Vor dem Oberlandesgericht Braunschweig beginnt der Prozess um die Musterfeststellungsklage gegen Volkswagen. Verbraucherschützer und VW-Kunden sind der Meinung, dass der Autobauer bei der Schadstoff-Sofware betrogen hat und deshalb Entschädigung zahlen muss. Der Konzern sieht das anders.

Von Alexander Budde |
Seinen Škoda Superb hat sich Oliver Steib wegen der vermeintlich guten Abgas- und Verbrauchswerte gekauft. Der 43-jährige Steuerberater pendelt täglich nach Hannover. Lange war Steib ein treuer VW-Kunde – dann flog auf: Der Autobauer hat in Dieselmotoren vom Typ EA 189 eine illegale Abschaltvorrichtung eingebaut. Bei Tests auf dem Prüfstand gaukelte die Software einen niedrigen Schadstoffausstoß vor. Im realen Straßenverkehr stießen die manipulierten Diesel-Autos jedoch ein Vielfaches aus – nur im Labor wurden alle gesetzlichen Vorgaben erfüllt.

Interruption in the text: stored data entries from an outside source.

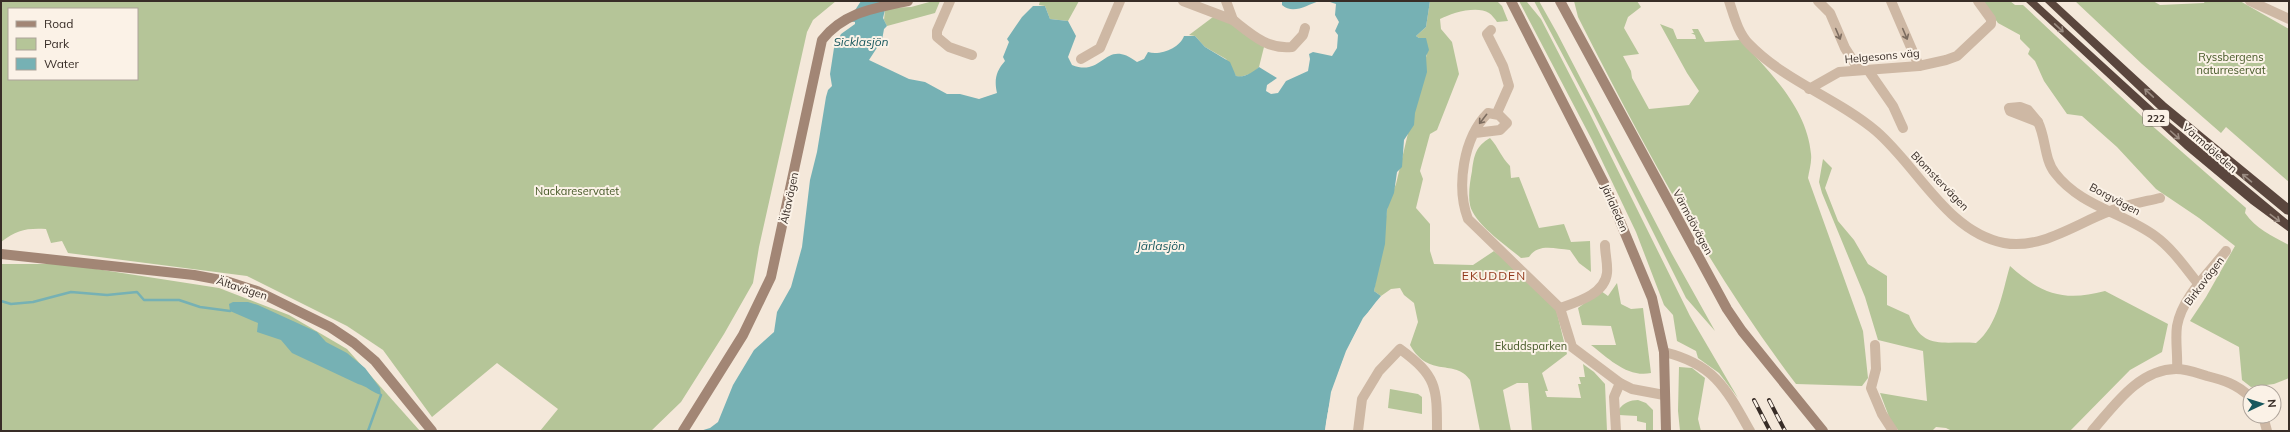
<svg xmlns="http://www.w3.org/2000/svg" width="2290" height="432" viewBox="0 0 2290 432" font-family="Mulish,sans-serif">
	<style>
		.green { fill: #b5c598; fill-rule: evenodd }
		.water { fill: #76b1b4 }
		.pier { fill: #f4e8da }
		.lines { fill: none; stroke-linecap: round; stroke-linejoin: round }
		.stream { stroke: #76b1b4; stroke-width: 2.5 }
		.minor { stroke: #ceb8a4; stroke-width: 10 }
		.secondary { stroke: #a28675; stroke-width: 10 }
		.motorway { fill: #5a463d; fill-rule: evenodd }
		.rail-casing { stroke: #382d27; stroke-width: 4 }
		.rail { stroke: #fbf2e7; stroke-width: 2.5; stroke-dasharray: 8; stroke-linecap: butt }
		.oneway { stroke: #9a8b81 }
		.oneway2 { stroke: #7c6c5f }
		.labels { text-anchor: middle; stroke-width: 4; stroke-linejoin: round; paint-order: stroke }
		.shield { fill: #fbf2e7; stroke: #726861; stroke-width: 1 }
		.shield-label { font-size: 10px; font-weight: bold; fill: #382d27 }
		.street-label { font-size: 11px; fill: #382d27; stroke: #fbf2e7 }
		.park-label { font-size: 11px; fill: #465928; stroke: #fbf2e7 }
		.water-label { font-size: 12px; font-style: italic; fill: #18585e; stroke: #fbf2e7 }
		.neighbourhood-label { font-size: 12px; letter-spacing: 1px; fill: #903617; stroke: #fbf2e7 }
	</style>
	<rect width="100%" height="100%" fill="#f4e8da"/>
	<g class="green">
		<path d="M1,1H836L813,20L807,32L759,247L753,283L724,334L681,402L651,431H540L558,409L497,363L432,417L383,350L347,326L247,276L68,253L62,241L51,243L46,229C26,228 17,230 1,242ZM9,9H137V79H9Z"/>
		<polygon points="933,1 940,1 935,13 887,26 884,20 885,10 888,8 911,7"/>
		<polygon points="1040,1 1079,1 1068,21 1050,19 1045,6 1039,5"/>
		<path d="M1430,1H1497L1502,6L1508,21L1497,22C1495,19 1492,15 1489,13C1477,5 1451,13 1440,19L1441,29L1452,42L1459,74L1437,130L1430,134L1420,171L1423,179L1416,208L1430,224V251L1434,264L1473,265L1494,251L1526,277L1556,309L1567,354L1542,373L1548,391H1545L1547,397L1581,398L1578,384H1581L1579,377H1585L1583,364L1594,372L1605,384L1607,431H1532L1528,383H1517L1503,390L1511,431H1480L1470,380C1455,358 1429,379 1410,345L1418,322L1414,303L1404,295L1400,288L1391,289L1381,296L1374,291L1388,204L1396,184L1427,53L1424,38H1419L1416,36L1426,27Z"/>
		<polygon points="1519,1 1527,2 1541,19 1589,112 1690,316 1738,398 1719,373 1698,358 1696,351 1677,341 1673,315 1664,305 1636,232 1592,140"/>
		<polygon points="1534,1 1539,1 1557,33 1672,254 1715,331 1686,298 1591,108"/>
		<path d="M1574,1H1637L1641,7L1628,17L1624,28L1639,54L1623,56L1631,71L1632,78L1649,109L1689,105L1699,91L1687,73L1660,24L1673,29L1677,39H1696L1695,35L1691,33H1694L1692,29H1698L1705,42L1740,40C1770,72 1807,108 1811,154C1812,162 1809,171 1808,178L1863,331L1868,378L1862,386L1796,384C1710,271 1642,143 1578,17Z"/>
		<path d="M1982,1H2010L2015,5H2023L2149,123L2246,208L2245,213C2256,229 2272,236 2289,245V378L2274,384L2251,387L2242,380L2239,347L2190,321L2206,297L2235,246L2199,218L2156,189L2117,147L2082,116L2067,114L2044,81L2035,61L2028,54L2030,49L2020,39V35L1998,23Z"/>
		<polygon points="2075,1 2153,1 2160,5 2204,3 2205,1 2240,1 2289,29 2289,182 2226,127 2221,133 2142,64"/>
		<polygon points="1213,17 1227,20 1264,47 1259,67 1253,73 1240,77 1236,76 1226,59 1205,47 1195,36 1189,35"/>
		<path d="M1490,138C1499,148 1501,157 1510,166L1511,178L1519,177L1539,228L1564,224L1571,242L1590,241L1591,272L1579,263L1570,250C1555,249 1538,243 1529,257L1521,258C1507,246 1474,224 1470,205C1468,195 1470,181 1472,171C1474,155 1476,146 1490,138Z"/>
		<path d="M1823,159L1832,168L1825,188L1838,221L1854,240L1868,264L1887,276V305L1909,315C1923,352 1944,340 1976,343C1998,325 2002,293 2010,266C2041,294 2064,302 2105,291L2168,324L2162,352L2130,370L2070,431H1952L1946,428L1936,427L1932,431H1899L1891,422L1880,393L1927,401L1923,351L1878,340L1865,297L1822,193L1819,182Z"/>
		<polygon points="1,264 64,264 219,288 289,315 347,349 420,431 1,431"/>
		<path d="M1617,283L1621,304L1631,309L1643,308L1651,373C1628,378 1609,359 1591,345H1616L1611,326L1582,325L1578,308L1601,291L1608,296Z"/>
		<polygon points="1679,367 1692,368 1705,378 1698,419 1701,431 1680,431 1678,411"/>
		<polygon points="1390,389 1418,394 1422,397 1422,414 1388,408"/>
		<path d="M1638,400L1646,403L1653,410V431H1646V423L1637,421V416L1619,415V409C1624,403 1630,400 1638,400Z"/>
	</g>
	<g class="water">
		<path d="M861,1H883L885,10L883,18L887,26L884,29L882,40L869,60L909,79L925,82L947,94H960L979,99L997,93C994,80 996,71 1005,61L1003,57L1009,42L1007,39L1022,17L1033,6H1045L1050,19L1068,21L1076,36L1068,57L1072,65C1104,78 1104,37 1137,62L1144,59L1148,52C1160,56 1180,48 1184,36H1195L1205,47L1230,62L1236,76C1245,78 1253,72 1259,67L1277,78L1267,85L1266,91L1271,94L1278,93L1286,81L1308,71L1310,59L1309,54L1313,52L1332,56L1337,48L1338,35L1335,31L1339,22L1335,15L1336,4L1327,1H1430L1426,27L1416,36L1419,38H1426L1429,50L1426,56L1427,72L1415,113L1414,125L1404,140L1402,167L1397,172L1394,193L1387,210L1385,244L1374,291L1381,296C1351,329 1330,387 1325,431H700L710,428L718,422L733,385L754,350L774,332L777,312L791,287L802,247L810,180L817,152L826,97L828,90L832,86L830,74L834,48L841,34L855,24V22L848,21Z"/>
		<path d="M1282,1H1319C1307,5 1293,15 1282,5Z"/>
		<path d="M233,302H248L258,305L317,332L326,342L347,353L365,368L380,388L381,395C371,392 367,386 358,384L292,353L281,340L257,332L258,323L230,311L229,304Z"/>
	</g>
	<polygon class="pier" points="1383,295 1365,319 1348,352 1333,393 1327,431 1325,431 1331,392 1346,351 1363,318"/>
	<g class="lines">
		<g class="stream">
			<polyline points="1,301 11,304 33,302 71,292 107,295 137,292 144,300 179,300 200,307 230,311"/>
			<polyline points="368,431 381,395"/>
		</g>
		<g class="minor">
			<polyline points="950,1 937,31 937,37 949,47 972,55"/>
			<polyline points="1183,1 1233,20 1226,1"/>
			<path d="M1729,1C1734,16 1738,33 1749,44C1786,82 1837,98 1876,131C1918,167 1947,232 2004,243C2041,250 2077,223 2110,211C2126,205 2143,202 2160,198"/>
			<polyline points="1818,1 1830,13 1845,48 1859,70"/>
			<polyline points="1891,1 1919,66"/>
			<polyline points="2250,1 2289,19"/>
			<path d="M1233,20C1251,34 1268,50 1292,47L1303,35L1305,28"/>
			<polyline points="1491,30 1487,34 1503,66 1509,86 1497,113"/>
			<polyline points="1081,59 1100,48 1120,1"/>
			<polyline points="1868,70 1893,106 1903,128"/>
			<polyline points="1809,89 1839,72 1919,66 1946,60 1957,56 1991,24 1991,19 1978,1"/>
			<polygon points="2020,107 2028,110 2038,122 2010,111 2009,108"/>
			<path d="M2038,122C2046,138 2044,159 2055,173C2080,206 2124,213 2155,236C2173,249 2186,269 2200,286"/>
			<path d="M1475,133L1500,130L1507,123L1499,115L1488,113C1463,138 1456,187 1468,219L1560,308L1572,347L1620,383L1632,389L1664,395"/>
			<path d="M1560,308C1577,302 1605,294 1607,273C1608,264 1605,254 1605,245"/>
			<polyline points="1875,345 1876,369 1871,388 1882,414 1893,431"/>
			<path d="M1664,352C1714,364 1726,388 1750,431"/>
			<path d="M2177,369C2178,355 2175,340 2177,326C2182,297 2209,273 2226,251"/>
			<polyline points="2263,416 2267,431"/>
			<path d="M1358,431L1362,399L1379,371L1400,349C1437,376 1437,387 1437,431"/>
			<polyline points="1616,431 1614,397 1620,383"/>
			<path d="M2092,431C2114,406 2139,369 2176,369C2187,369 2197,373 2207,376C2223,380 2237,384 2250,397"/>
		</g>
		<g class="secondary">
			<polyline points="1511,1 1604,183 1652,298 1664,352 1666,431"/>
			<polyline points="1560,1 1727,309 1742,331 1823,431"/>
			<polyline points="1,254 194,275 226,281 257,291 330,327 354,343 375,361 432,431"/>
			<path d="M683,431L743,335L771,277L822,40C844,12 875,8 908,1"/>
		</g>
		<g class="motorway">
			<polygon points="2025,1 2036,1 2161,115 2289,221 2289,232 2251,204 2185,149"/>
			<polygon points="2044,1 2055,1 2166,103 2289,204 2289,215 2285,214 2158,109"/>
		</g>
		<g class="rail-casing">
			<g id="rail">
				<polyline points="1754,400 1770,431"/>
				<polyline points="1769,400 1785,431"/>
			</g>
		</g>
		<use href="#rail" class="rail"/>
	</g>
	<defs><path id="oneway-shaft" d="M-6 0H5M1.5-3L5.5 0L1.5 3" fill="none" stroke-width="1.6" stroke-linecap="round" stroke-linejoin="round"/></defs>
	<g class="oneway">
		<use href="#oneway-shaft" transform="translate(2059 28) rotate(43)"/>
		<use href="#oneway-shaft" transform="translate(2149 93) rotate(-137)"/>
		<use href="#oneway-shaft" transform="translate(2175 135) rotate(42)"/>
		<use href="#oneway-shaft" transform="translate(2247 178) rotate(-140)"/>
		<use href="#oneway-shaft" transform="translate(2275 218) rotate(37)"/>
	</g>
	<g class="oneway2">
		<use href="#oneway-shaft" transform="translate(1838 34) rotate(67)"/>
		<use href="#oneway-shaft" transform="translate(1905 34) rotate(67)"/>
		<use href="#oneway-shaft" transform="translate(1483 119) rotate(128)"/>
	</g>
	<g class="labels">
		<rect class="shield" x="2143" y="110" width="26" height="16" rx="3"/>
		<g class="shield-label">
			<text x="2156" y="122">222</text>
		</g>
		<g class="street-label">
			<text transform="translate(1882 56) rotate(-5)" y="4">Helgesons väg</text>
			<text transform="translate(2210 148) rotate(41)" y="4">Värmdöleden</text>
			<text transform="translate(1940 181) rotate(46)" y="4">Blomstervägen</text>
			<text transform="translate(789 198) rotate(-78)" y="4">Ältavägen</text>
			<text transform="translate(2115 199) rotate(28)" y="4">Borgvägen</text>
			<text transform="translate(1615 208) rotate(66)" y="4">Järlaleden</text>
			<text transform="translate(1693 222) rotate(62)" y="4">Värmdövägen</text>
			<text transform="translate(2204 281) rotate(-53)" y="4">Birkavägen</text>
			<text transform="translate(242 288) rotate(18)" y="4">Ältavägen</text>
		</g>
		<g class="park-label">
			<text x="2231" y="61">Ryssbergens<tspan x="2231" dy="13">naturreservat</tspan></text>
			<text x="577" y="195">Nackareservatet</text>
			<text x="1531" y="350">Ekuddsparken</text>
		</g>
		<g class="water-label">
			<text x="861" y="46">Sicklasjön</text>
			<text x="1161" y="250">Järlasjön</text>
		</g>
		<g class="neighbourhood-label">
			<text x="1494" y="280">EKUDDEN</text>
		</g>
	</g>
	<rect width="2290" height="432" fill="none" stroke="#382d27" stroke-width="4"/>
	<rect x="8" y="8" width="130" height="72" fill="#fbf2e7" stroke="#ada39a"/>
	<rect x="16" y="21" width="20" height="6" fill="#a28675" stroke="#ada39a"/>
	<text x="44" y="28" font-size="12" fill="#382d27">Road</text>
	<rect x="16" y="38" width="20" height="12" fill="#b5c598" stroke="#ada39a"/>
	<text x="44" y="48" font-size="12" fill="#382d27">Park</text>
	<rect x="16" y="58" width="20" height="12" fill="#76b1b4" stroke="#ada39a"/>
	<text x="44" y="68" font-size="12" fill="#382d27">Water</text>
	<g transform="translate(2262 404) rotate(86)"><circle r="19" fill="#fbf2e7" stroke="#ada39a"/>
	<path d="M0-3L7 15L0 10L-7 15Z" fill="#18585e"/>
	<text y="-6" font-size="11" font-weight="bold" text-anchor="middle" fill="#382d27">N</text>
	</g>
</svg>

"Ich habe mich für den Klageweg generell entschieden, weil ich finde, dass man sowas nicht durchgehen lassen kann. Ich fühle mich betrogen."

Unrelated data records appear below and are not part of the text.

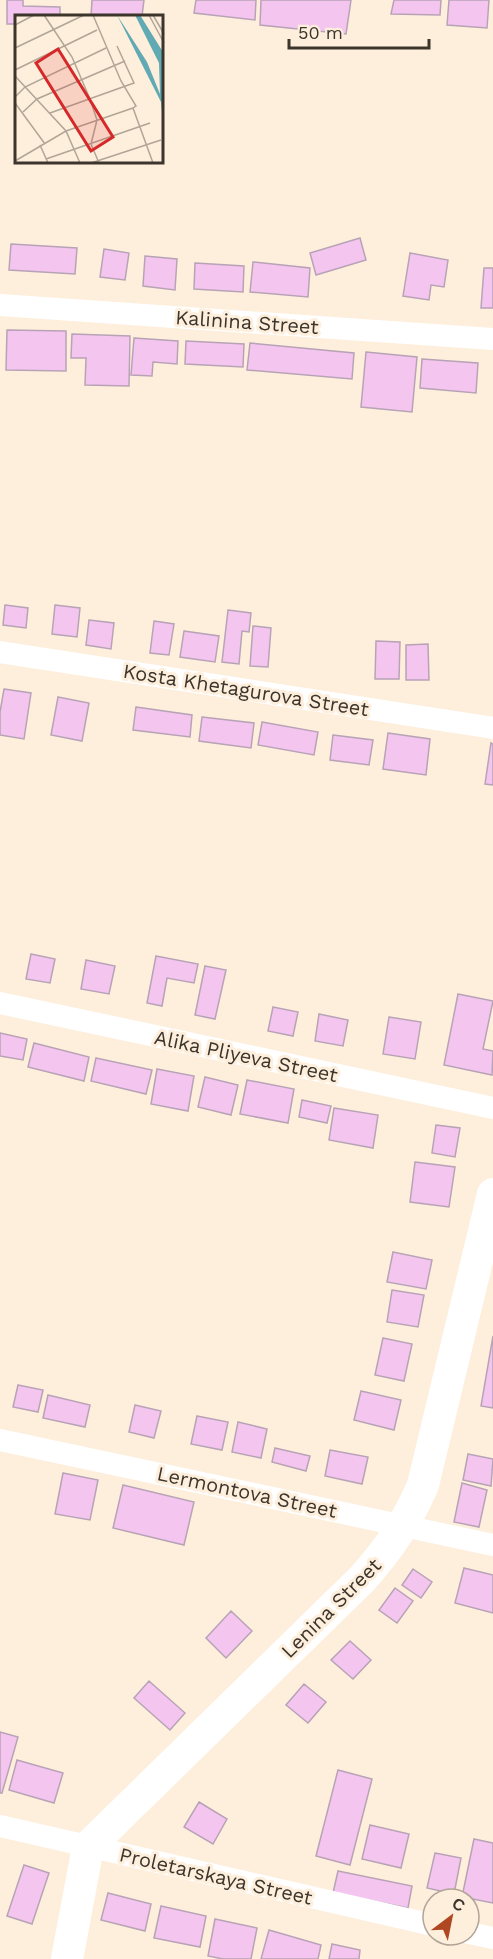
<svg xmlns="http://www.w3.org/2000/svg" width="493" height="1959" font-family="'Work Sans',sans-serif">
<style>
.building{fill:#f4c6ef;stroke:#b8a3b6;stroke-width:1.5}
.lines{fill:none;stroke-linecap:round;stroke-linejoin:round}
.street{stroke:#fff;stroke-width:22}
.secondary{stroke:#fff;stroke-width:32}
.labels{text-anchor:middle;dominant-baseline:central;stroke-width:6;stroke-linejoin:round;paint-order:stroke}
.street-label{font-size:20px;fill:#3c352c;stroke:#feefdd}
.inset-road{fill:none;stroke:#b0a596;stroke-width:1.5}
.view{fill:#d62828;fill-opacity:0.15;stroke:#d62828;stroke-width:3}
.inset-edge{fill:none;stroke:#3c352c;stroke-width:3}
</style>
<rect width="100%" height="100%" fill="#feefdd"/>
<path class="building" d="M7,0H23V6L60,7V16H16V24H7Z
M92,0H144L142,16H91Z
M196,0H256L255,20L194,13Z
M261,0H351L346,34L260,25Z
M394,0H441L440,15L391,14Z
M449,0H489L487,28L447,25Z
M360,238L366,260L316,275L310,253Z
M11,244L77,248L75,274L9,270Z
M104,249L129,253L125,280L100,277Z
M410,253L448,260L444,287L431,285L429,300L403,296Z
M145,256L177,259L175,290L143,286Z
M253,262L310,268L308,297L250,292Z
M195,263L244,266L243,292L194,289Z
M484,268H493V308H481Z
M7,330L66,331V371L6,370Z
M72,334L130,336L129,386L85,385L86,358H71Z
M134,338L178,341L177,364L153,362L152,376L131,375Z
M186,341L244,344L243,367L185,364Z
M250,343L354,353L352,379L247,370Z
M366,352L417,357L412,412L361,407Z
M422,359L478,363L476,393L420,388Z
M5,605L28,608L26,628L3,625Z
M55,605L80,608L77,637L52,634Z
M228,610L251,613L249,632L242,631L239,664L222,662Z
M89,620L114,623L111,649L86,645Z
M154,621L174,624L169,655L150,653Z
M253,626L271,628L268,667L250,666Z
M184,631L219,636L215,662L180,657Z
M376,641L400,642L399,679H375Z
M428,644L429,680H406V645Z
M4,689L31,693L24,739L0,735V712Z
M58,697L89,703L82,741L51,735Z
M136,707L192,715L190,737L133,730Z
M202,717L254,723L251,748L199,741Z
M262,722L318,732L314,755L258,745Z
M388,733L430,739L426,775L383,769Z
M333,735L373,740L369,765L330,760Z
M491,743L493,744V785L485,784Z
M31,954L55,959L50,983L26,979Z
M156,956L198,964L194,983L167,978L162,1006L147,1003Z
M86,960L115,966L109,994L81,989Z
M205,966L226,970L215,1019L195,1015Z
M458,994L493,1001L483,1049L493,1051L492,1075L444,1065Z
M273,1007L298,1012L293,1036L268,1031Z
M319,1014L348,1020L343,1046L315,1041Z
M389,1017L421,1022L415,1059L383,1054Z
M0,1033L27,1039L23,1060L0,1056Z
M34,1043L89,1057L84,1081L28,1067Z
M96,1058L152,1070L146,1094L91,1081Z
M157,1069L194,1076L188,1111L151,1104Z
M205,1077L238,1085L231,1115L198,1107Z
M247,1080L294,1089L288,1123L240,1114Z
M302,1100L331,1106L327,1123L299,1117Z
M334,1108L378,1115L373,1148L329,1140Z
M436,1125L460,1128L455,1157L432,1153Z
M415,1162L455,1167L449,1207L410,1202Z
M393,1252L432,1260L426,1289L387,1282Z
M392,1290L424,1295L418,1327L387,1322Z
M493,1336V1408L481,1406Z
M383,1338L412,1344L404,1381L375,1375Z
M18,1385L43,1390L38,1412L13,1407Z
M361,1391L401,1400L394,1430L354,1420Z
M48,1395L90,1405L85,1427L43,1418Z
M135,1405L161,1411L154,1438L129,1432Z
M197,1416L228,1422L222,1450L191,1444Z
M238,1422L267,1429L261,1458L232,1452Z
M275,1448L310,1456L306,1471L272,1462Z
M330,1450L368,1457L362,1484L325,1476Z
M468,1454L493,1459L491,1486L463,1480Z
M63,1473L98,1480L90,1520L55,1514Z
M462,1483L487,1490L479,1527L454,1522Z
M123,1485L194,1502L184,1545L113,1528Z
M464,1568L493,1575V1613L455,1603Z
M413,1569L432,1582L421,1598L402,1585Z
M395,1588L413,1601L397,1623L379,1610Z
M231,1611L252,1631L226,1658L206,1638Z
M350,1641L371,1660L353,1679L331,1660Z
M149,1681L185,1713L170,1730L134,1698Z
M304,1684L326,1702L308,1723L286,1705Z
M0,1732L18,1737L2,1793H0Z
M17,1760L63,1773L54,1803L9,1790Z
M338,1770L372,1779L350,1865L316,1856Z
M199,1802L227,1819L213,1844L184,1827Z
M370,1825L409,1834L401,1868L362,1859Z
M474,1839L493,1843V1903L462,1897Z
M435,1853L461,1858L454,1894L427,1888Z
M24,1865L49,1873L32,1924L7,1916Z
M338,1871L412,1886L408,1908L333,1893Z
M108,1893L151,1904L145,1931L101,1920Z
M161,1906L206,1916L200,1947L154,1938Z
M215,1919L257,1928L251,1959H223L208,1956Z
M269,1930L321,1945L318,1959H261Z
M332,1944L360,1950L359,1959H329Z"/>
<g class="lines">
<path class="street" d="M0,305L493,339
M0,652L493,728
M0,1003L493,1108
M0,1440L493,1545
M0,1826L433,1925
M469,1933L493,1938"/>
<path class="secondary" d="M67,1959L88,1847L362,1579C389,1549 407,1522 423,1485L493,1194"/>
</g>
<g class="labels">
<g class="street-label">
<text transform="translate(247 322) rotate(4)">Kalinina Street</text>
<text transform="translate(246 690) rotate(9)">Kosta Khetagurova Street</text>
<text transform="translate(246 1056) rotate(12)">Alika Pliyeva Street</text>
<text transform="translate(247 1492) rotate(12)">Lermontova Street</text>
<text transform="translate(331 1608) rotate(-45)">Lenina Street</text>
<text transform="translate(216 1876) rotate(13)">Proletarskaya Street</text>
</g>
</g>
<g transform="translate(15 15)">
<rect width="148" height="148" fill="#feefdd"/>
<path d="M102,0L132,47L145,79L144,48L120,0H125L148,37V107L146,87Z" fill="#61aab3"/>
<path class="inset-road" d="M29,0L57,42L75,84L82,105L76,129L84,148M78,0L106,66L121,91L118,93L138,148M134,0L149,28M138,0L149,19M0,10L19,0M0,33L69,0M0,55L82,15M0,61L51,116L65,148M0,82L10,72L91,33M0,88L30,129M8,97L22,84L110,46M35,98L119,68L102,31M25,130L33,148M31,144L135,108M0,146L51,116L118,93M76,148L146,125"/>
<path class="view" d="M43,34L98,122L76,136L21,48Z"/>
<rect width="148" height="148" class="inset-edge"/>
</g>
<g transform="translate(451 1917) rotate(32)"><circle r="28" fill="#feefdd" stroke="#b0a596" stroke-width="1.5"/>
<path d="M0-4.5L10 22L0 15L-10 22Z" fill="#af4822"/>
<text y="-9" font-size="16" font-weight="bold" text-anchor="middle" fill="#3c352c">С</text>
</g>
<path d="M289 39v9h140v-9" fill="none" stroke="#3c352c" stroke-width="3"/>
<text x="298" y="39" font-size="18" fill="#3c352c" stroke="#feefdd" stroke-width="4.5" paint-order="stroke">50 m</text>
</svg>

Steib hat sich der Musterfeststellungsklage der Verbraucherzentralen und des ADAC angeschlossen. Er will seine Ansprüche gemeinsam mit anderen Geschädigten vor Gericht durchsetzen. Bis zum heutigen Auftakt der mündlichen Verhandlung haben sich rund 470.000 VW-Kunden in das Klageregister des Bundesamts für Justiz eingetragen - kostenfrei und per Online-Formular.
VW-Fahrzeuge stehen auf einem Autohof in Freiburg.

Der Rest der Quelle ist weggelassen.